Your instructions: Could the data below be copied exactly, minus the pictures?

Landmark coordinate records
┄┄┄┄┄┄┄┄┄┄

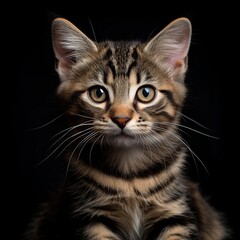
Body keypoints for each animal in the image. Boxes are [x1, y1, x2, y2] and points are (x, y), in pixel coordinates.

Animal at [25, 17, 228, 240]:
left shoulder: (175, 213)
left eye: (146, 93)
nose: (121, 119)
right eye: (98, 93)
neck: (130, 177)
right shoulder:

┄┄┄┄┄┄┄┄┄┄

Completed exercise:
Body keypoints for each animal in the image. Boxes are [x1, y1, x2, y2] and points are (x, y), in pixel coordinates.

Animal at [25, 17, 228, 240]:
left shoulder: (175, 213)
left eye: (146, 93)
nose: (121, 119)
right eye: (98, 93)
neck: (130, 177)
right shoulder:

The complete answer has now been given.